Start of RECORDS TO PROCESS

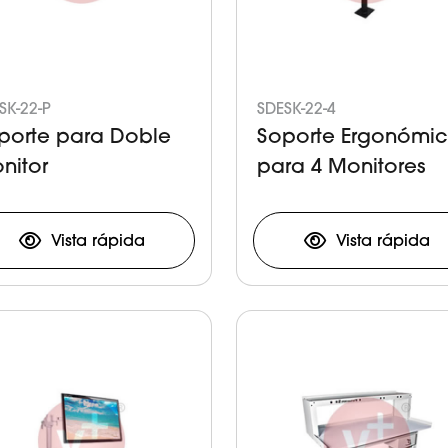
SK-22-P
SDESK-22-4
porte para Doble
Soporte Ergonómi
nitor
para 4 Monitores
Vista rápida
Vista rápida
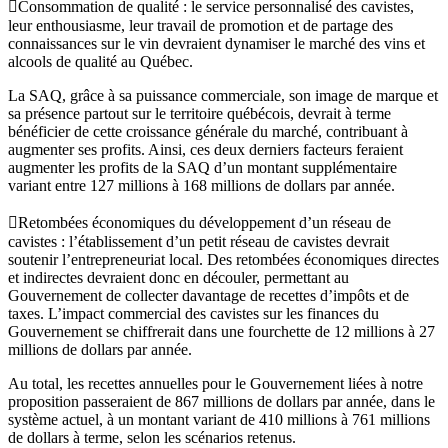
Consommation de qualité : le service personnalisé des cavistes,
leur enthousiasme, leur travail de promotion et de partage des
connaissances sur le vin devraient dynamiser le marché des vins et
alcools de qualité au Québec.
La SAQ, grâce à sa puissance commerciale, son image de marque et
sa présence partout sur le territoire québécois, devrait à terme
bénéficier de cette croissance générale du marché, contribuant à
augmenter ses profits. Ainsi, ces deux derniers facteurs feraient
augmenter les profits de la SAQ d’un montant supplémentaire
variant entre 127 millions à 168 millions de dollars par année.
Retombées économiques du développement d’un réseau de
cavistes : l’établissement d’un petit réseau de cavistes devrait
soutenir l’entrepreneuriat local. Des retombées économiques directes
et indirectes devraient donc en découler, permettant au
Gouvernement de collecter davantage de recettes d’impôts et de
taxes. L’impact commercial des cavistes sur les finances du
Gouvernement se chiffrerait dans une fourchette de 12 millions à 27
millions de dollars par année.
Au total, les recettes annuelles pour le Gouvernement liées à notre
proposition passeraient de 867 millions de dollars par année, dans le
système actuel, à un montant variant de 410 millions à 761 millions
de dollars à terme, selon les scénarios retenus.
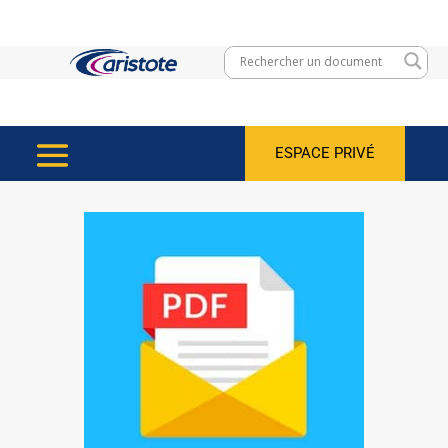
ESPACE PRIVÉ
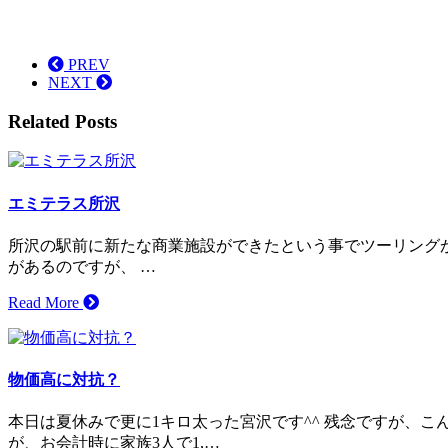
PREV
NEXT
Related Posts
エミテラス所沢
所沢の駅前に新たな商業施設ができたという事でツーリング
があるのですが、 …
Read More
物価高に対抗？
本日は夏休みで更に1キロ太った宮沢です^^ 残念ですが、
が、お会計時に家族3人で1,…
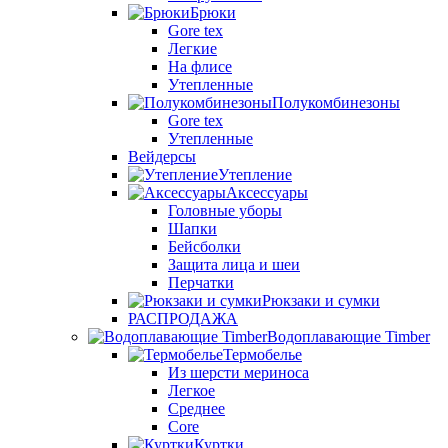
Брюки
Gore tex
Легкие
На флисе
Утепленные
Полукомбинезоны
Gore tex
Утепленные
Вейдерсы
Утепление
Аксессуары
Головные уборы
Шапки
Бейсболки
Защита лица и шеи
Перчатки
Рюкзаки и сумки
РАСПРОДАЖА
Водоплавающие Timber
Термобелье
Из шерсти мериноса
Легкое
Среднее
Core
Куртки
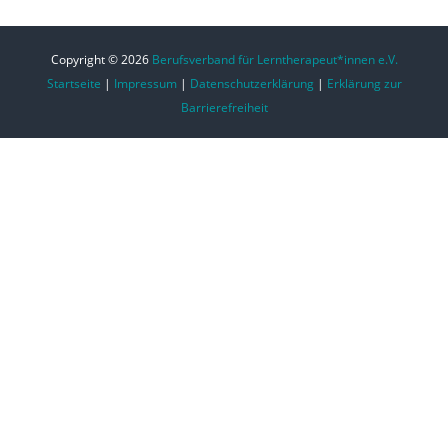
Copyright © 2026
Berufsverband für Lerntherapeut*innen e.V.
Startseite
|
Impressum
|
Datenschutzerklärung
|
Erklärung zur
Barrierefreiheit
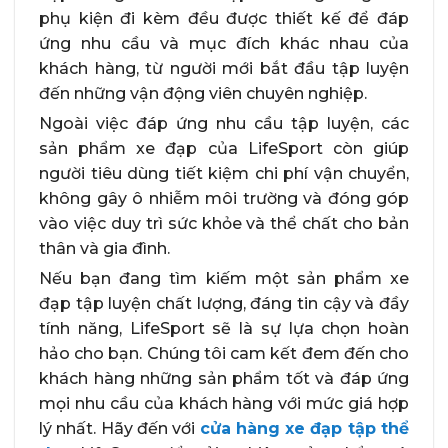
phụ kiện đi kèm đều được thiết kế để đáp
ứng nhu cầu và mục đích khác nhau của
khách hàng, từ người mới bắt đầu tập luyện
đến những vận động viên chuyên nghiệp.
Ngoài việc đáp ứng nhu cầu tập luyện, các
sản phẩm xe đạp của LifeSport còn giúp
người tiêu dùng tiết kiệm chi phí vận chuyển,
không gây ô nhiễm môi trường và đóng góp
vào việc duy trì sức khỏe và thể chất cho bản
thân và gia đình.
Nếu bạn đang tìm kiếm một sản phẩm xe
đạp tập luyện chất lượng, đáng tin cậy và đầy
tính năng, LifeSport sẽ là sự lựa chọn hoàn
hảo cho bạn. Chúng tôi cam kết đem đến cho
khách hàng những sản phẩm tốt và đáp ứng
mọi nhu cầu của khách hàng với mức giá hợp
lý nhất. Hãy đến với
cửa hàng xe đạp tập thể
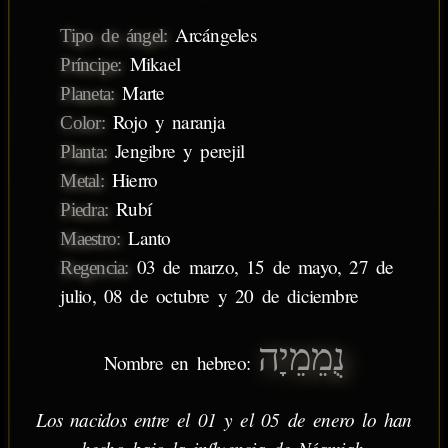
Arcángeles
Tipo de ángel:
Mikael
Príncipe:
Marte
Planeta:
Rojo y naranja
Color:
Jengibre y perejil
Planta:
Hierro
Metal:
Rubí
Piedra:
Lanto
Maestro:
03 de marzo, 15 de mayo, 27 de
Regencia:
julio, 08 de octubre y 20 de diciembre
נֻמֵמֵיָה
Nombre en hebreo:
Los nacidos entre el 01 y el 05 de enero lo han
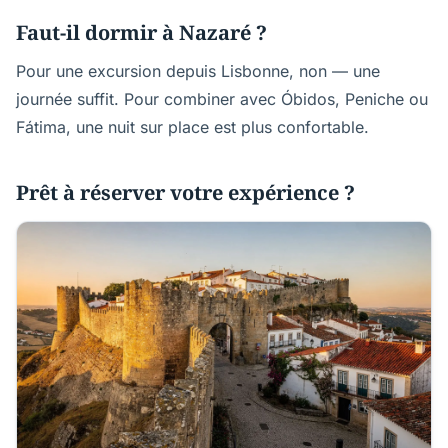
Faut-il dormir à Nazaré ?
Pour une excursion depuis Lisbonne, non — une
journée suffit. Pour combiner avec Óbidos, Peniche ou
Fátima, une nuit sur place est plus confortable.
Prêt à réserver votre expérience ?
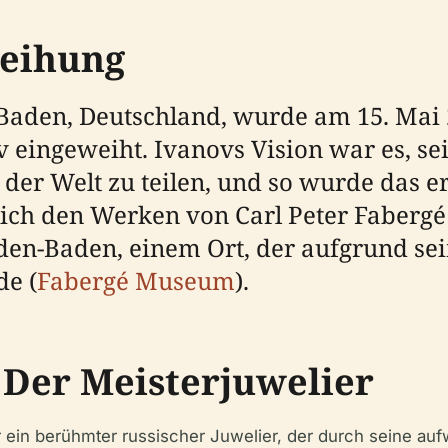
eihung
aden, Deutschland, wurde am 15. Mai 
 eingeweiht. Ivanovs Vision war es, 
der Welt zu teilen, und so wurde das e
ßlich den Werken von Carl Peter Faberg
aden-Baden, einem Ort, der aufgrund se
de (
Fabergé Museum
).
- Der Meisterjuwelier
r ein berühmter russischer Juwelier, der durch seine au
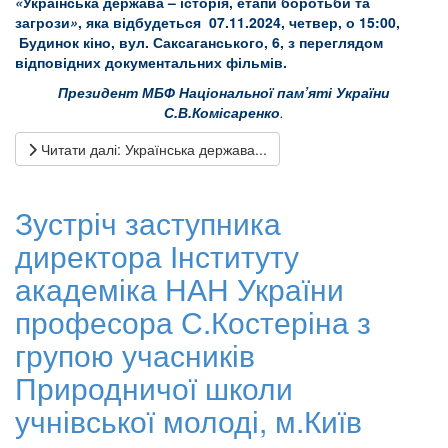
«
Українська держава – історія, етапи боротьби та
загрози
»
, яка відбудеться 07.11.2024, четвер, о 15:00,
Будинок кіно, вул. Саксаганського, 6, з переглядом
відповідних документальних фільмів.
Президент МБФ Національної пам’яті України
С.В.Комісаренко
.
Читати далі: Українська держава...
Зустріч заступника
директора Інституту
академіка НАН України
професора С.Костеріна з
групою учасників
Природничої школи
учнівської молоді, м.Київ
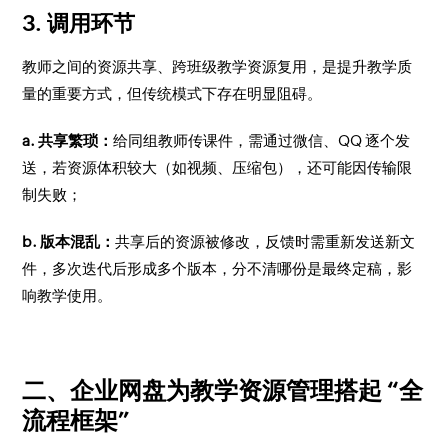
3. 调用环节
教师之间的资源共享、跨班级教学资源复用，是提升教学质
量的重要方式，但传统模式下存在明显阻碍。
a. 共享繁琐：
给同组教师传课件，需通过微信、QQ 逐个发
送，若资源体积较大（如视频、压缩包），还可能因传输限
制失败；
b. 版本混乱：
共享后的资源被修改，反馈时需重新发送新文
件，多次迭代后形成多个版本，分不清哪份是最终定稿，影
响教学使用。
二、企业网盘为教学资源管理搭起 “全
流程框架”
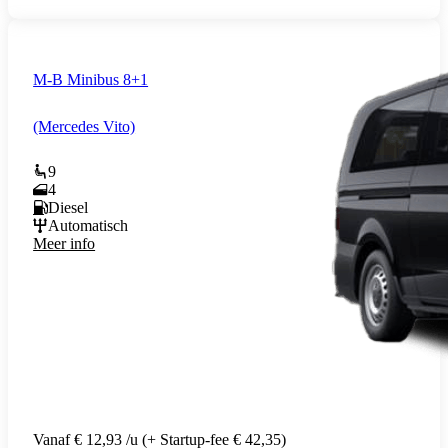
M-B Minibus 8+1
(Mercedes Vito)
9
4
Diesel
Automatisch
Meer info
Vanaf € 12,93 /u (+ Startup-fee € 42,35)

End of RECORDS TO PROCESS

REQUEST>
If a line falls between the first line of the records above and the line containing "La SAQ, grâce", inclusive, retype it exactly; leave pictures out.

RESULT OF THIS TASK>
SK-22-P
SDESK-22-4
porte para Doble
Soporte Ergonómi
nitor
para 4 Monitores
Vista rápida
Vista rápida
Consommation de qualité : le service personnalisé des cavistes,
leur enthousiasme, leur travail de promotion et de partage des
connaissances sur le vin devraient dynamiser le marché des vins et
alcools de qualité au Québec.
La SAQ, grâce à sa puissance commerciale, son image de marque et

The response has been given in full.